# Miami Dade FL #A1131549 M B&T 2 yrs.1ear up/1down



## Fransheska (Sep 11, 2008)

I am a male, black and tan German Shepherd Dog.

The shelter thinks I am about 2 years old.

I have been at the shelter since Feb 06, 2009.

This information is less than 1 hour old.

http://www.miamidade.gov/animals/

http://www.petharbor.com/detail.asp...s=10&shelterlist='MIAD'&atype=&where=type_DOG


----------



## AniasGSDs (Oct 18, 2004)

What a DOLL baby!!! He looks younger then 2 years old!!!!


----------



## Fransheska (Sep 11, 2008)

i know somebody could love this boy regardless of his 1 floppy ear


----------



## pamela berger (Jun 19, 2008)

bump


----------



## sitstay (Jan 20, 2003)

Gosh, this one shelter has more GSDs listed at this one time than all the shelters in my whole state combined will list in the next year.
Unbelievable. 
This boy looks very similar to my Tanner.
Sheilah


----------



## Fransheska (Sep 11, 2008)

bump


----------



## CampPappy (Sep 10, 2007)

Still there....


----------



## brt (Sep 16, 2008)

> Originally Posted By: AniadoubleWhat a DOLL baby!!! He looks younger then 2 years old!!!!

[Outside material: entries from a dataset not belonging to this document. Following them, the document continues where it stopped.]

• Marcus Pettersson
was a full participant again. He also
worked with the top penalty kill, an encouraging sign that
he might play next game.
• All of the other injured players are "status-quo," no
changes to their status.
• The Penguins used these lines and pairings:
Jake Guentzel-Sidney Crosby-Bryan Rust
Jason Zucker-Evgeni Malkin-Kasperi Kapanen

Looks like a youngster still growing into those ears to me.


----------



## CampPappy (Sep 10, 2007)

His intake date is 2/6. I'm sure his time is running out.
He's such a cutie with those ears.


----------



## eadavis (Nov 11, 2007)

He is precious-certainly I would be glad to help out here with temp boarding.


----------



## brt (Sep 16, 2008)

Jordy's original post. Back on pg 3.


----------



## elly1210 (Jan 4, 2009)

bump


----------



## brt (Sep 16, 2008)

No longer listed. They had a big adoption event at M-D over the weekend so hopefully he found a great home. Shelter was closed today so couldn't confirm this.


----------